Sparking Memories for loss at Youngstown Historical Center

Youngstown Historical Center of Industry and Labor puts on a 45-minute program about memory loss.

By Samantha Smith

Youngstown Historical Center of Industry and Labor is providing a program called Sparking Memories for those dealing with memory loss.

Sparking Memories is an interactive program lasting 45 minutes. As stated on the center’s website, the program “provides opportunities for people to make connections between personal experiences, drawing from their long-term memory in this sensory program.”

Marcelle Wilson, museum site manager, explained why the program was originally created.

“I actually attended a conference in Columbus where the discussion was on people, especially children and students who are living on the autism spectrum disorder,” she said. “From that we started a program with the Rich Center for Autism and we’ve worked on developing programs for students with autism. It just expanded into who else can we serve.”
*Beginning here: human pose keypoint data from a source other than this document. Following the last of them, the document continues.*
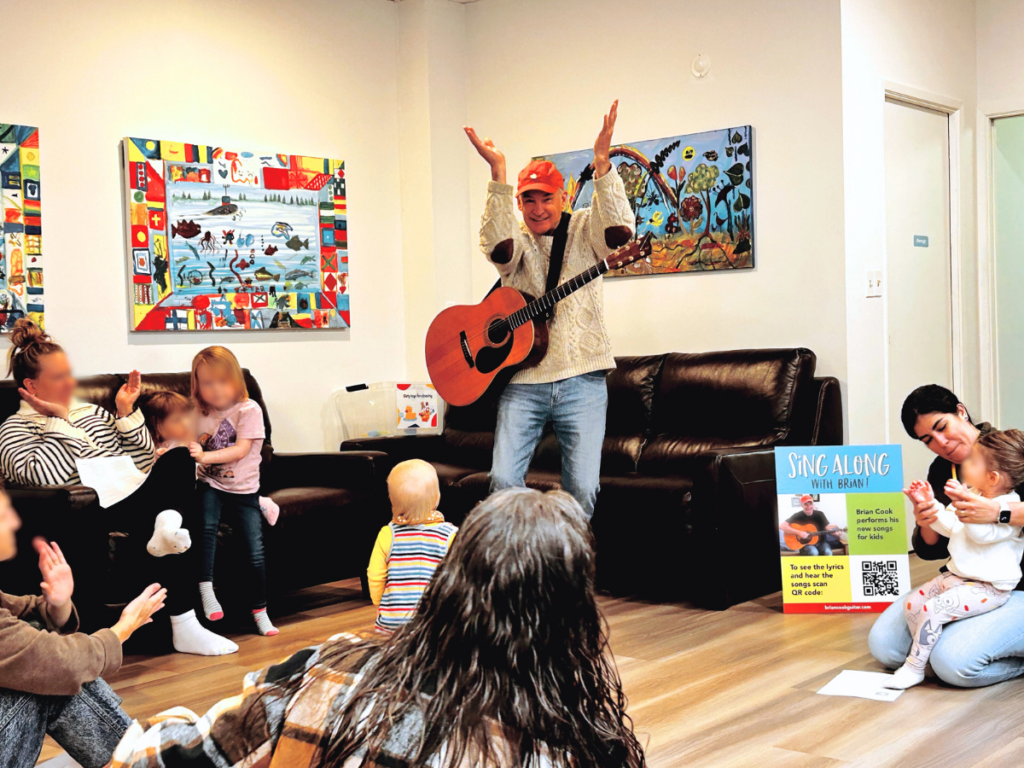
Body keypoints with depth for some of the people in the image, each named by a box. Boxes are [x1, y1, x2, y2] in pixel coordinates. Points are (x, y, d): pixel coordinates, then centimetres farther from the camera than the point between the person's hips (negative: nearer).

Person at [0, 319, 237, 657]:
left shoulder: (90, 411, 26)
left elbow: (142, 458, 23)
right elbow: (45, 477, -16)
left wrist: (126, 412, 11)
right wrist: (59, 420, -8)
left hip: (139, 501, 7)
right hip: (97, 520, -7)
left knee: (180, 459, -22)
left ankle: (168, 523, -40)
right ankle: (184, 628, -33)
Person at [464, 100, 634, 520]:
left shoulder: (584, 229, 9)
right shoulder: (515, 239, 9)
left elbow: (619, 231, -14)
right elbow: (498, 246, -16)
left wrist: (601, 162, -25)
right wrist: (498, 174, -24)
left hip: (581, 380, 0)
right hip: (522, 379, 1)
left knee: (582, 488, -5)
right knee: (503, 480, -10)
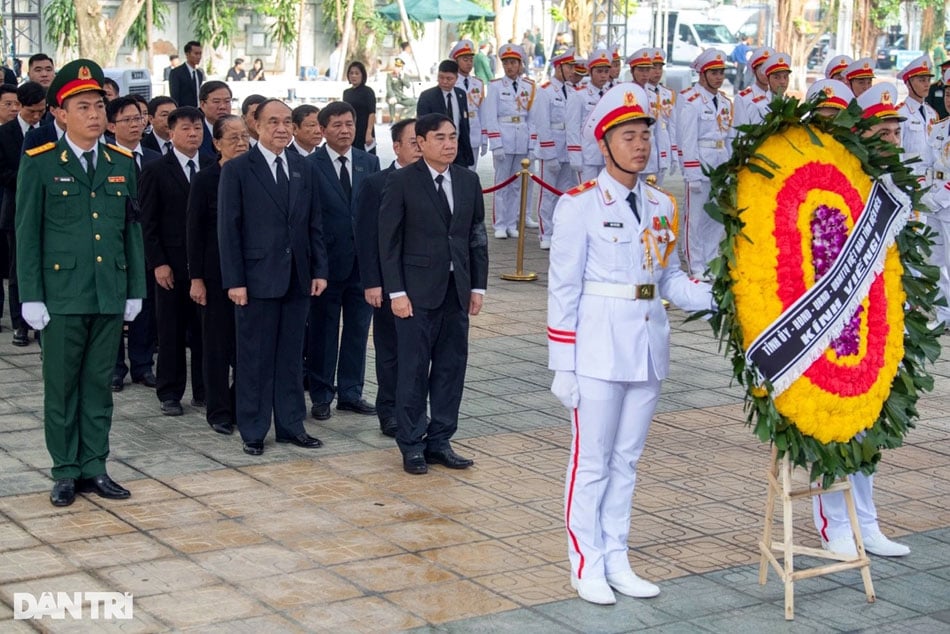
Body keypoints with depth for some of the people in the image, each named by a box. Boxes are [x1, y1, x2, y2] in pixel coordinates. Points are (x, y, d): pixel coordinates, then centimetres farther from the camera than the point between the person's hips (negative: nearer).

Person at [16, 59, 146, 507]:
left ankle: (94, 468, 18)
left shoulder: (122, 164, 8)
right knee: (61, 387, 5)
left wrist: (135, 290, 6)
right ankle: (65, 472, 15)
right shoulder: (39, 164, -4)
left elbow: (132, 231, 10)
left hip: (111, 297, 3)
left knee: (99, 385, 10)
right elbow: (27, 234, -4)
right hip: (62, 296, -3)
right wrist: (31, 297, -7)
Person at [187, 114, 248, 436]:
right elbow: (194, 232, -3)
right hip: (217, 273, -3)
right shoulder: (205, 180, -3)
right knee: (217, 343, 5)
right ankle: (219, 412, 14)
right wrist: (196, 278, -7)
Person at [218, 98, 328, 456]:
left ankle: (291, 425, 20)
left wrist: (319, 270, 4)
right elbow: (228, 229, -6)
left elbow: (314, 224, 12)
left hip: (297, 278, 4)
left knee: (291, 355, 11)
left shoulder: (305, 169, 10)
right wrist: (234, 280, -11)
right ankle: (253, 432, 12)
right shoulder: (237, 170, -4)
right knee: (255, 358, 3)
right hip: (257, 277, -4)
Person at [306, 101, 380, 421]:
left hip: (363, 260, 4)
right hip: (327, 261, -4)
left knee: (358, 330, 11)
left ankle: (351, 392, 22)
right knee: (323, 331, 6)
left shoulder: (369, 163, 8)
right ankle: (321, 395, 17)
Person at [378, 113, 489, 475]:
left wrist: (478, 286, 7)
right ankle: (411, 445, 12)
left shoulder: (468, 181, 9)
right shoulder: (402, 183, -5)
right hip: (418, 291, -5)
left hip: (457, 290, 5)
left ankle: (439, 441, 18)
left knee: (452, 367, 7)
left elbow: (477, 237, 12)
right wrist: (396, 291, -11)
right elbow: (389, 241, -6)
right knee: (414, 370, 1)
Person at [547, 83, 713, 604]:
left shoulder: (660, 206, 9)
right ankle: (587, 566, 15)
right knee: (592, 459, 3)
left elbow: (670, 278, 10)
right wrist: (563, 365, -11)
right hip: (599, 345, -6)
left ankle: (616, 561, 24)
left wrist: (717, 296, -9)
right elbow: (563, 289, -9)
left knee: (627, 458, 13)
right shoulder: (580, 205, -8)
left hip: (647, 345, 6)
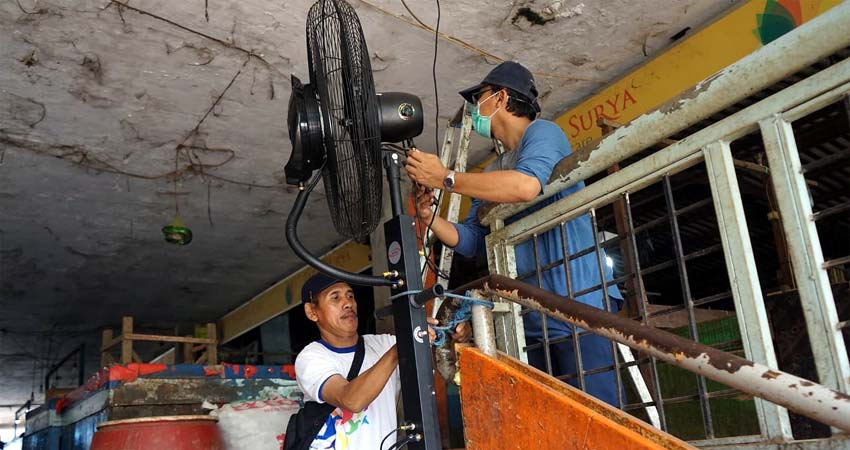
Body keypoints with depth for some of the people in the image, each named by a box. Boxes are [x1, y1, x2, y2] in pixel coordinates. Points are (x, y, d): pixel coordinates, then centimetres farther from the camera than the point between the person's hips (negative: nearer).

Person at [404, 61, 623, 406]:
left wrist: (445, 178, -19)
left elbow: (526, 185, -26)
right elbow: (471, 241, 19)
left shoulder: (541, 133, -3)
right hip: (534, 318, 8)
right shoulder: (492, 173, 21)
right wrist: (431, 218, 0)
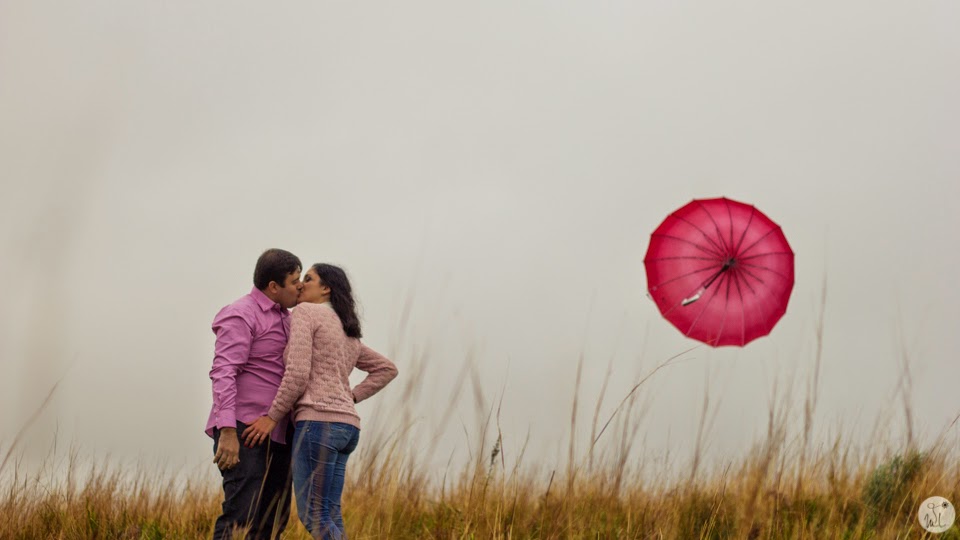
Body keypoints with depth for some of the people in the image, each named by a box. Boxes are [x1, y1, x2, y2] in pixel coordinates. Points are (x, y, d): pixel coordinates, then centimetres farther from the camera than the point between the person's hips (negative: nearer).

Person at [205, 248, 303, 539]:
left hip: (276, 435, 9)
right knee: (242, 516, -16)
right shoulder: (241, 315, -9)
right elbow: (223, 373, -18)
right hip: (244, 431, -9)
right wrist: (228, 432, -28)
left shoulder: (283, 318, 19)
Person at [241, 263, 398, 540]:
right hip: (344, 426, 9)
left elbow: (298, 374, -12)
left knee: (313, 518, -9)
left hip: (319, 423, -9)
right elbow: (387, 369, 29)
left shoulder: (304, 312, 0)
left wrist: (272, 417, -8)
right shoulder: (348, 335, 25)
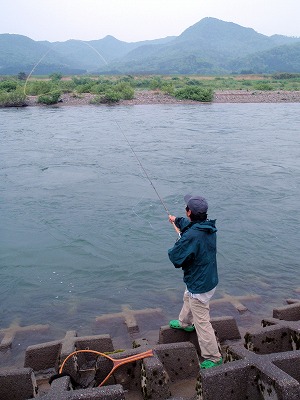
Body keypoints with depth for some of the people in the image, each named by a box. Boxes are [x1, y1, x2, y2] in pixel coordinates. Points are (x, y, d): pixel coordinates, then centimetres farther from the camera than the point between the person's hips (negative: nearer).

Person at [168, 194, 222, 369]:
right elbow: (190, 224, 18)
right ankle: (185, 323, 60)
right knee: (188, 297, 35)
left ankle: (213, 358, 19)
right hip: (210, 279, 9)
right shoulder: (208, 227, -5)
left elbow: (176, 258, -25)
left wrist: (173, 249, -3)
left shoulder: (191, 236, -34)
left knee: (202, 323, 5)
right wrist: (177, 220, 35)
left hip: (200, 286, -9)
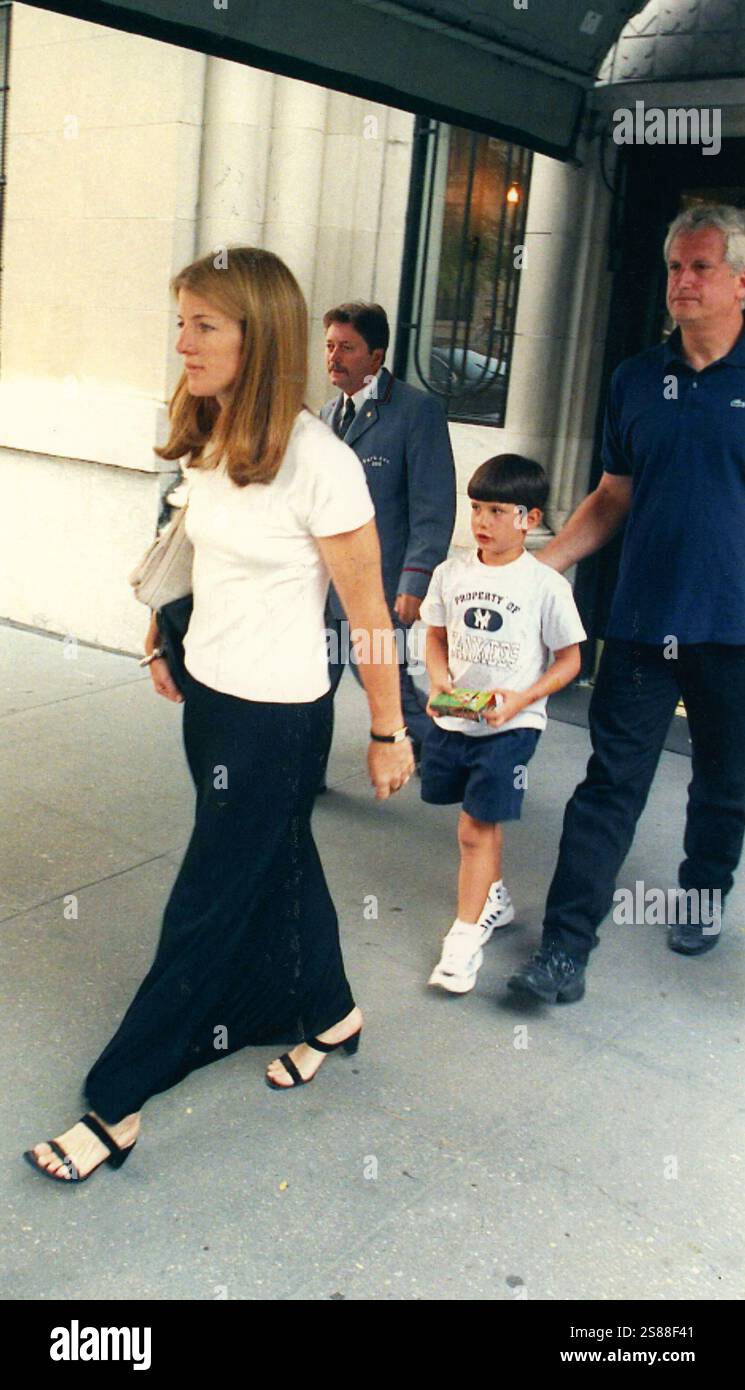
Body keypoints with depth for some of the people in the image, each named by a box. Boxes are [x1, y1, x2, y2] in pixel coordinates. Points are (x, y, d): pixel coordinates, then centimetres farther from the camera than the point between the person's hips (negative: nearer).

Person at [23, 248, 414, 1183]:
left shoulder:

The program offers multiple activity choices for participants during the program, including visiting the Memory Cafe, Museum in a Suitcase and taking guided tours.

The Locker Room is one of the displays in the museum.

The Memory Cafe is a presentation discussing family, work, local history and more. It is designed to promote discussion around similar experiences with each participant.

Museum in a Suitcase is an opportunity that “provides residents with artifacts and photographs that they can discover and handle within a suitcase to help them recall memories and activities associated with the items, and engage in conversations about the past,” as stated on the website.

The guided tours at the museum grant participants the opportunity to explore different exhibits including Life At Home, The Locker Room, Immigrants, Women, and Coal Mining. This is to help trigger memories and permit socialization.

Wilson described what it is like to be able to help those with memory loss.

“We get a lot of people who come in here, and we always see them leave happy,” she said. “They’re happy, they have good memories, they enjoyed the time period, they like the fact that somebody wants to listen to their story.”

It is $50 per program and the museum can have 10 to 20 people in a program, depending on what the participants want to do. The museum also offers to present the program at the skilled nursing facility where up to 50 people can be accommodated. If someone wants to come to the museum for a tour, a senior citizens discount of $6 per person plus free entry for a caregiver is available. The museum is wheelchair accessible.